* _Selected extract_:
####

My broker was an ex-accountant who was a decent man. What I should have realised though was that he was being paid on commission with a small percentage of each of my buy and sell orders. The more transactions I made, the more money he earned. It was called “churning” in the jargon of the industry. I was a typically impatient novice investor and was often easily convinced to drop one limping investment behind for the next hot tip.
The trouble with the hot tips was that they came from the company’s back office researchers. After a year or so even I, dumb as I was, came to the conclusion that these guys had rocks for brains. Over half of their recommendations went backwards. They obviously had never learnt the keys to making money in stocks. They were not investors themselves! Alas, even my broker was too trusting of his own middlemen.
With the invention of the internet all the amateurs of the world suddenly found themselves inside a broker’s computer screen with the click of a mouse. I now see online what my broker was looking at in 1994. However, the internet has also given me access to a global network of information on any company, industry, stock market, international event, commodity trend, and government action. What’s more, all of it is free!
You don’t need a full-fee broker. Get educated and take the plunge. Make your own investment decisions. You will become ever so slightly more wise with every investment decision you make. Just make sure you don’t make foolish decisions and run out of capital before the learning curve is complete.
4.OFF-SHORE INVESTMENT SCHEMES
At home I have a book on my shelf that I found at a second-hand bookshop, which is all about off-shore investments. Yes, I will seek out information anywhere if it is cheap! It makes for dull reading but has some interesting investment suggestions for the brave. Some are garden variety investment schemes, some were a little esoteric, and some were downright hair-brained. I have no intention of following them up because I lack the knowledge to understand them fully, and I no longer trust financial middlemen anyway. To me, if it isn’t simple then I am not interested. The more complicated an investment is then the more you need a middle-man. The whole purpose of this book is to free you from these money suckers.

####

* _Tasks to perform_:
**1.** From the investing passage, copy the text starting with "4.OFF-SHORE INVESTMENT SCHEMES" and going on through "these money suckers.".
**2.** Answer these questions from the investing passage:
(a) How was the broker paid?
(b) Where did the hot tips come from?
(c) Where was the book about off-shore investments found?

* _Given entries_:

####

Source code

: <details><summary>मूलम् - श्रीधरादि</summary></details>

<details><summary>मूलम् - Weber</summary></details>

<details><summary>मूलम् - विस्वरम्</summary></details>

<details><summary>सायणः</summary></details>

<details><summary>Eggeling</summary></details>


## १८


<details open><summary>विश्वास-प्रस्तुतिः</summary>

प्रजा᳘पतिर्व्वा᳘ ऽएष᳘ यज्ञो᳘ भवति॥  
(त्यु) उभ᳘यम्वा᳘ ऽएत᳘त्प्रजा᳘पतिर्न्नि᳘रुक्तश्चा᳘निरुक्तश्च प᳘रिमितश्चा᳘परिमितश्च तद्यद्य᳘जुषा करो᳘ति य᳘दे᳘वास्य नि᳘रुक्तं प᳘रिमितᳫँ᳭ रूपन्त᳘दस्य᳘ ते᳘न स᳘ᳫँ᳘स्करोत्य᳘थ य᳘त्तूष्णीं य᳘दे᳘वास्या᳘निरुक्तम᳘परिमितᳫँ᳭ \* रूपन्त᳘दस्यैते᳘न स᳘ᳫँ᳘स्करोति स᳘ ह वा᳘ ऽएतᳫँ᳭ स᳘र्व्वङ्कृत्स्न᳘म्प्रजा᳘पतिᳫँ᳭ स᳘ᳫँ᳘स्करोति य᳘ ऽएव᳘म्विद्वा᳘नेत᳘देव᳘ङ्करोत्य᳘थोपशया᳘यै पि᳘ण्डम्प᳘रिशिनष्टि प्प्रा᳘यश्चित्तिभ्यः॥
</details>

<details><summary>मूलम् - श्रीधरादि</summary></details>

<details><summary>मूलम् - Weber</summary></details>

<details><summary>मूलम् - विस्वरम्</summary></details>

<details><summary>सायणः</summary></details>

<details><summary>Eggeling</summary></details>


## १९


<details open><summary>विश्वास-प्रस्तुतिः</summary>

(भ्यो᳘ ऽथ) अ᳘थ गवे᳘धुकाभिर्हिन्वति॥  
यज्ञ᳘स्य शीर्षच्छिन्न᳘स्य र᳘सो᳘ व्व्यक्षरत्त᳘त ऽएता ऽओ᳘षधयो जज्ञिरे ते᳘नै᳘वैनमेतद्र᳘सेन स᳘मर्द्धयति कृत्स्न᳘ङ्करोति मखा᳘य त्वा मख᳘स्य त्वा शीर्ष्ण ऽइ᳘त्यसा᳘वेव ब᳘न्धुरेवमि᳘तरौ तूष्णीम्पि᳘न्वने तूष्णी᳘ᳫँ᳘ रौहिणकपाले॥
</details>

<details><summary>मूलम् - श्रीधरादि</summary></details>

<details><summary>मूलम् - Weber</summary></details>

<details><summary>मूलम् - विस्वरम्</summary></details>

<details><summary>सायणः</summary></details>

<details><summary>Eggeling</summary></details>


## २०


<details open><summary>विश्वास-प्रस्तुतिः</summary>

####

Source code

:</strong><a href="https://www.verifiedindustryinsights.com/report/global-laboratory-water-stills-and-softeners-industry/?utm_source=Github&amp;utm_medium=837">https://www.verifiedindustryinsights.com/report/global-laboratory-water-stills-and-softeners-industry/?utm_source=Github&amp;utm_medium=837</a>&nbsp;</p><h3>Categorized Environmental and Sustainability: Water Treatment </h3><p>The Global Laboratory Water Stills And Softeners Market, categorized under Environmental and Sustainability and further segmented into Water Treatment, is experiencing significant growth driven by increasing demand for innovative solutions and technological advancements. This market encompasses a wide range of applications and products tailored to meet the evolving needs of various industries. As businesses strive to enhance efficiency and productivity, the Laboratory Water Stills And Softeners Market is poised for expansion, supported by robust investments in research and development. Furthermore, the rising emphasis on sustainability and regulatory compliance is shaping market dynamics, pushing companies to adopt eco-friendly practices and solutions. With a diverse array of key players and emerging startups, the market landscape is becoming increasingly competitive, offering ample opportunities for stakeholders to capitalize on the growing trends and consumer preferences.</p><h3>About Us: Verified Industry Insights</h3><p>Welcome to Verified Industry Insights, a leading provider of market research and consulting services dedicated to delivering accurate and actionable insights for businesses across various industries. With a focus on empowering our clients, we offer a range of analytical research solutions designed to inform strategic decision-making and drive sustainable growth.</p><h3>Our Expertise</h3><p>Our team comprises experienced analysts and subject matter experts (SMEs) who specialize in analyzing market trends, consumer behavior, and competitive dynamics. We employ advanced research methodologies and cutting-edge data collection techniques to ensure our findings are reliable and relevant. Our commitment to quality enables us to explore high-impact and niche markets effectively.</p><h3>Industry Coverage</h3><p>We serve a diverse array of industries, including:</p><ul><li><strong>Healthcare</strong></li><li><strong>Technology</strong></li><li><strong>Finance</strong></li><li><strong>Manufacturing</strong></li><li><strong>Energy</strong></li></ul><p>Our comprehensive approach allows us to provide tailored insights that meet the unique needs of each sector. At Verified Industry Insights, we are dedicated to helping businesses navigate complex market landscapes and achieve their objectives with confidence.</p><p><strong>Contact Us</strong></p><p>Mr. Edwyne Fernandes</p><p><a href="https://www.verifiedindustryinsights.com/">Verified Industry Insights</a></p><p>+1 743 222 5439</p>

####

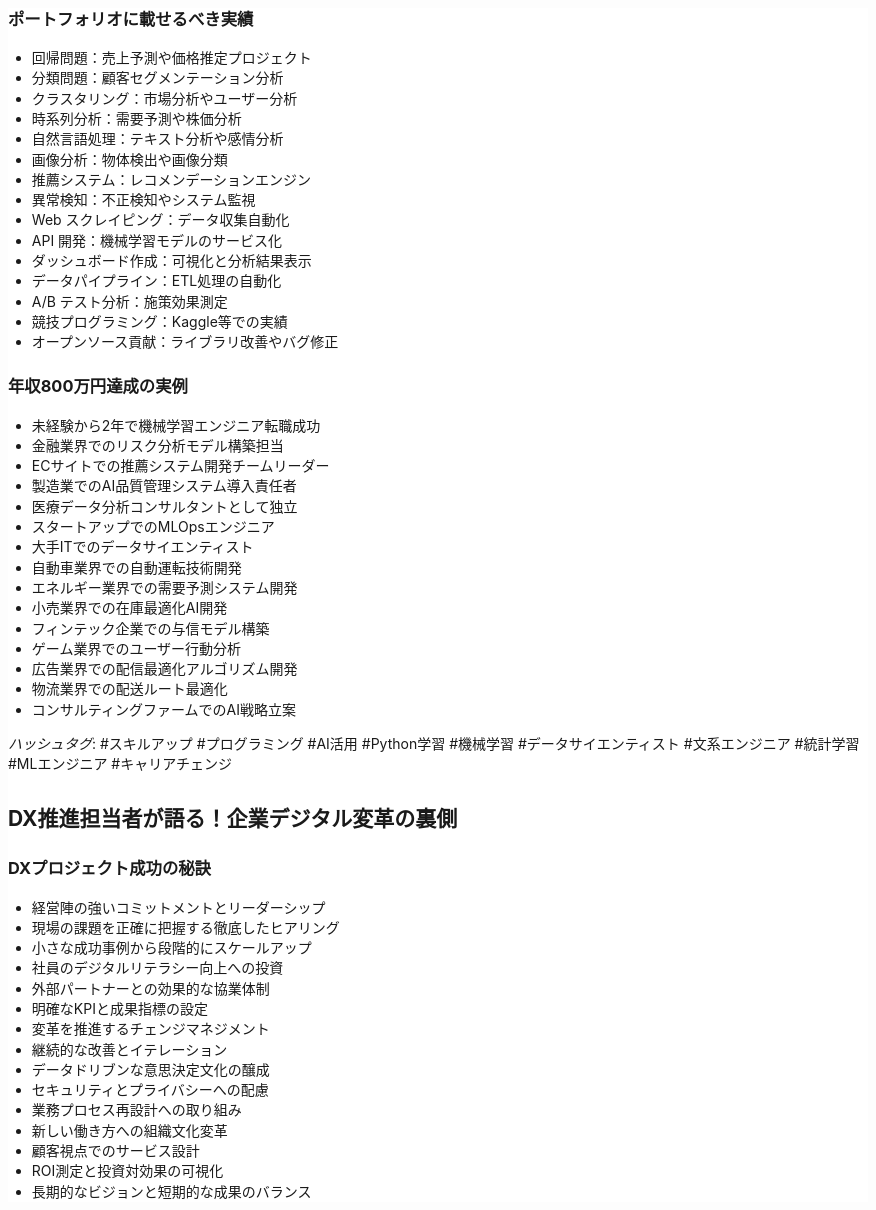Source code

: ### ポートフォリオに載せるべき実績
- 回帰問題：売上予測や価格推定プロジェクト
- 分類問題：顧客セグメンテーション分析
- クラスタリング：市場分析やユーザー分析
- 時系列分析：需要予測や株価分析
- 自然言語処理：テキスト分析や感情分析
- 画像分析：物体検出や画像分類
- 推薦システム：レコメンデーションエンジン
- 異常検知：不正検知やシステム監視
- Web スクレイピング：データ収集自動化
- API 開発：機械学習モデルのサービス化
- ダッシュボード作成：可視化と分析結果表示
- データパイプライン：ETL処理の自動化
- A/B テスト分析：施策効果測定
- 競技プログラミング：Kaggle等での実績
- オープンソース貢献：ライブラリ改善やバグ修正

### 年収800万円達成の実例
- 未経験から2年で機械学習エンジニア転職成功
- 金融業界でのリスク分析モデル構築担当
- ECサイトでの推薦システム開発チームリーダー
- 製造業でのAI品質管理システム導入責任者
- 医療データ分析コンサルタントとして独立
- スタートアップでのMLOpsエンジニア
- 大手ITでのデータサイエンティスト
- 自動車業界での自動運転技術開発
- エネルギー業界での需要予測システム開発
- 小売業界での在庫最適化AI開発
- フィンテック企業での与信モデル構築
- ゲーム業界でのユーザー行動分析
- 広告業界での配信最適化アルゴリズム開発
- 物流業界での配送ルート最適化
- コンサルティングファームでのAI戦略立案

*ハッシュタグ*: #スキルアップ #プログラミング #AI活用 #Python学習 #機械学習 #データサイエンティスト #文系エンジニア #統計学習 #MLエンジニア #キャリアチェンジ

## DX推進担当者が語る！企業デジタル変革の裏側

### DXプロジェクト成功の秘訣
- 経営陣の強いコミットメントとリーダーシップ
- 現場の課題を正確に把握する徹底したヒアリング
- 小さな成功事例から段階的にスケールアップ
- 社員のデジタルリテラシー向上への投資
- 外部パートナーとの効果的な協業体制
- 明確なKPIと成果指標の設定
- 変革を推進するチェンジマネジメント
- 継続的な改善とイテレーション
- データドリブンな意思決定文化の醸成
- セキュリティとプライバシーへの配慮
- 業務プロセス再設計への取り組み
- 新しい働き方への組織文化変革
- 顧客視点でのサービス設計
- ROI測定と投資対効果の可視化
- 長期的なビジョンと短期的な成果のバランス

####

* _Per-task answers_:
**1.**
4.OFF-SHORE INVESTMENT SCHEMES
At home I have a book on my shelf that I found at a second-hand bookshop, which is all about off-shore investments. Yes, I will seek out information anywhere if it is cheap! It makes for dull reading but has some interesting investment suggestions for the brave. Some are garden variety investment schemes, some were a little esoteric, and some were downright hair-brained. I have no intention of following them up because I lack the knowledge to understand them fully, and I no longer trust financial middlemen anyway. To me, if it isn’t simple then I am not interested. The more complicated an investment is then the more you need a middle-man. The whole purpose of this book is to free you from these money suckers.

**2.**
(a) On commission, with a small percentage of each buy and sell order.
(b) From the company's back office researchers.
(c) At a second-hand bookshop.